To excavate the entrenched ableism and ocularcentrism in our cultural institutions, I’ll turn to such cornerstone texts of disability studies as Rosemarie Garland-Thomson’s Extraordinary Bodies, where she coined the term “normate” to designate a cultural position that defines itself against what it is not, namely the disabled: “Normate, then, is the constructed identity of those who, by way of the bodily configurations and cultural capital they assume, can step into a position of authority and wield the power it grants them.”

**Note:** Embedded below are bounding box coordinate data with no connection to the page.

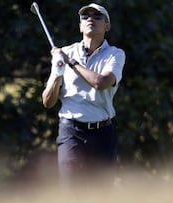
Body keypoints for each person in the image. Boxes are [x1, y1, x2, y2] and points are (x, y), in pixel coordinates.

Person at [42, 3, 126, 186]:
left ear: (107, 25)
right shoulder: (64, 54)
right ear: (80, 26)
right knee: (71, 190)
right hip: (71, 131)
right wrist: (57, 74)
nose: (90, 19)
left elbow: (100, 83)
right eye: (85, 17)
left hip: (103, 133)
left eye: (97, 16)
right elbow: (47, 102)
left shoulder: (115, 55)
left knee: (100, 194)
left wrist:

Although the subjects and themes of this collection of essays on photography have little in common with that of my book, There Plant Eyes: A Personal and Cultural History of Blindness (Pantheon, 2021), they share a methodological impulse to include as many blind and disabled voices as possible. For example, in my essay on “Blind Woman,” I quote the legally blind street photographer Flo Fox, whose words help to contextualize Strand’s somewhat devious prism-lens methods, but I expect our conversations will continue to enliven future essays.

Furthermore, this project dialogues with the work of other blind writers who wrestle with the blind types and tropes that pervade our cultural imagination. Photos that include blind street people such as beggars, musicians,  and pencil sellers can be read in terms of what scholar David Bolt calls the “metanarrative of blindness,” where the blind characters of our cultural productions seem to leap out of their artform to influence how blind people are seen and treated in the “real world.”

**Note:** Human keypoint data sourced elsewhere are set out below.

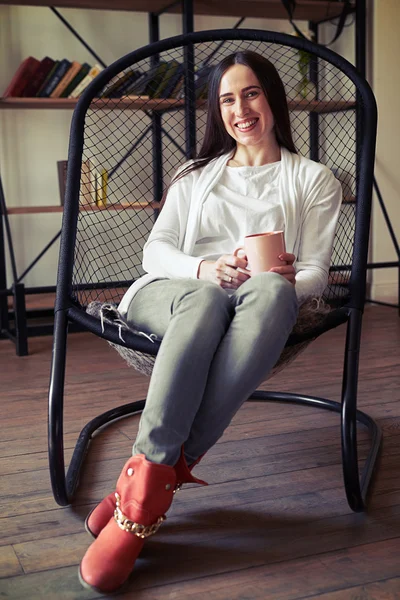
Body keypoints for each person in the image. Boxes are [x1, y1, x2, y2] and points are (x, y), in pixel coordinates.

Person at [79, 50, 342, 593]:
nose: (240, 109)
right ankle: (154, 485)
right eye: (227, 98)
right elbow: (155, 252)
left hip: (257, 309)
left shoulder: (314, 179)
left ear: (272, 99)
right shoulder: (195, 175)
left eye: (250, 93)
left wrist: (290, 279)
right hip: (171, 294)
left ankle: (142, 491)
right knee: (204, 300)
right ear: (216, 110)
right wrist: (204, 268)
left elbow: (317, 270)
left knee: (272, 291)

Strand’s is not the only “Blind Woman” in the collection. There is also a 1963 photo by American photographer Neal Slaven, which should provide a nice contrast with its predecessor. In this case, I will seek to interview the photographer, perhaps even get his perspective on Strand’s photo as well as the story behind his own “Blind Woman.” Coincidentally, I’ve been a subject of Slaven’s work when he came to take a large format group photo of the blind students of the Lighthouse Music School (now the FMDG Music School) in New York City.

Besides these two blind women, there are a number of blind men possibilities, for example: two photos from the Farm Securities Administration (FSA) from 1939, “Blind Man – Paris” by Austrian-American photographer Lisette Model (1937), “Night Scene (Blind Man with Dog) by N. Jay Jaffee (1981), and “Blind Homeless Man with Couple in Ruffles with Dog” by Neil A. Meyerhoff (1990). Altogether, I’ve found 76 potential items in NYPL’s photography catalogue using the search term “blind” that describes a variety of individuals, such as “Blind musician,” “Blind veteran,” and “blind panhandler.”

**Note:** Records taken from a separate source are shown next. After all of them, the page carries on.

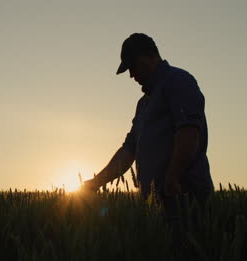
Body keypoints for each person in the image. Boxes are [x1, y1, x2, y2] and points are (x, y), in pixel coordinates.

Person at [83, 33, 214, 225]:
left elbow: (189, 133)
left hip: (184, 198)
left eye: (133, 66)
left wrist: (172, 178)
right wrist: (95, 183)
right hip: (155, 204)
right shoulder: (143, 104)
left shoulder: (178, 81)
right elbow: (128, 151)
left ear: (150, 57)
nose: (131, 75)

With support from the NEH Long-Term Fellowship, I would be able to complete a significant number of essays while I continued to gather and investigate potential photographs for my growing database. With the ultimate goal of collecting the essays into a book, I plan to submit completed pieces to literary magazines along the way. “Blind Woman” is currently on submission with two literary magazines. Furthermore, although I can only use portions of the thoughtful and varied image descriptions I receive in the essays themselves, I plan to publish them in their entirety on my website (with the describers permission, of course), thereby making these photos accessible to blind people everywhere.  Finally, I have been in touch with Chancey Fleet, who is the director of the Dimensions project at the Andrew Heiskell Library for the Blind. With her help, I’ll be able to create a series of tactile graphics that would also make these photos accessible to touch.

I believe “Face of the Blind” has the potential to expand both the reach of photography and photographic criticism, while it highlights and makes accessible a few of the wonderful objects in the NYPL Wallach Photography Collection.